You may have heard your dentist in The Woodlands talk to you about your bite. But what exactly are they talking about? What’s the difference between a good bite and a bad bite? Why does your bite even matter? Let’s take a look.
All About Your Bite
When your dentist in The Woodlands talks to you about your bite, they’re referring to how your upper and lower teeth come together. When someone has a “bad bite,” also called malocclusion, it means the top and bottom teeth don’t fit together properly, or sometimes don’t meet together at all. A bad bite can lead to both developmental problems and increase the risk of certain dental conditions.
Types of Bite Conditions
Several different types of bite conditions can affect both children and adults. While each one is unique, they can all contribute to various dental and overall health problems. Some bite problems can make it difficult to properly remove bacteria and plaque from teeth through brushing and flossing. Many bites are the result of genetics, but other factors can also create a bite condition.

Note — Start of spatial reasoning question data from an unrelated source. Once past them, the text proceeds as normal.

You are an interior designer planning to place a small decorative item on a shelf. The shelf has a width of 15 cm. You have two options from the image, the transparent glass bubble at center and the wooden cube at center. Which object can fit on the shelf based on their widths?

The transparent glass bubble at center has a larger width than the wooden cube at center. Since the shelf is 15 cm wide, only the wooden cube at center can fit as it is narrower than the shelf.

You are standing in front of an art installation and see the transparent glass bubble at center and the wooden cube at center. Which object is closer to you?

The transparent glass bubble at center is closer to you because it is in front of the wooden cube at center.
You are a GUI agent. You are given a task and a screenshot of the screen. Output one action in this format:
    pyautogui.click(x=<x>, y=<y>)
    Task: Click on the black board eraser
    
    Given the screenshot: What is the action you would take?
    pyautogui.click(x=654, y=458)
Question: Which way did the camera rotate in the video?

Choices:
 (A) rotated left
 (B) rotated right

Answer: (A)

An underbite occurs when the lower teeth overlap the upper teeth. This can appear as if the jaw is pushing forward. Untreated underbites can cause unnatural and unnecessary stress on the jaw and can increase the risk of tooth wear. In adulthood, dental injuries are one of the most common causes of a new underbite. In kids, thumbsucking and pacifier use can create an underbite.
The opposite of an underbite is an overbite. Overbites occur when the top teeth stick out over the bottom teeth and are often recognized by their “buck teeth” appearance. These protruding teeth are more susceptible to breaking and can make it hard for the mouth to fully close. This could lead to dry mouth and, as a result, an increased risk of tooth decay and bad breath. An overbite can also be caused by thumbsucking and pacifier use as well as nail biting, tooth grinding, or when the tongue continually presses against the teeth.

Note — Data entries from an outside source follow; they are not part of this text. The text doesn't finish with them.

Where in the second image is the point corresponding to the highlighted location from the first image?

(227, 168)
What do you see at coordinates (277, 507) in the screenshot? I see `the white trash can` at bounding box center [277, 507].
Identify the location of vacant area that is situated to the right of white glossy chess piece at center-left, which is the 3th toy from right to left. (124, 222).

One of the more complicated bite conditions is a crossbite. A crossbite is noticeable when one top tooth or a group of top teeth falls inside the lower teeth. This can happen to front teeth or back teeth and is caused by misalignment of the teeth or bone. A crossbite can shift the jaw so that more pressure is placed on one site. This can result in jaw pain. Crossbites can also increase the risk of enamel erosion.
When you bite down on your back teeth and front teeth don’t touch or overlap is known as an open bite. This can happen when a child sucks their thumb or uses a pacifier for too long, when someone pushes their tongue against their front teeth repeatedly over time, or if they breathe out of their mouth. An overbite could cause speech problems as well as difficulty swallowing.
Most bite conditions will not correct themselves on their own, and many tend to get worse over time. So if your dentist in The Woodlands has expressed concern over your bite, talk to them about your treatment options. Once a bite is corrected and the teeth line up the way they should, it can make taking care of teeth easier, relieve or prevent jaw problems, and allow for proper speech and chewing.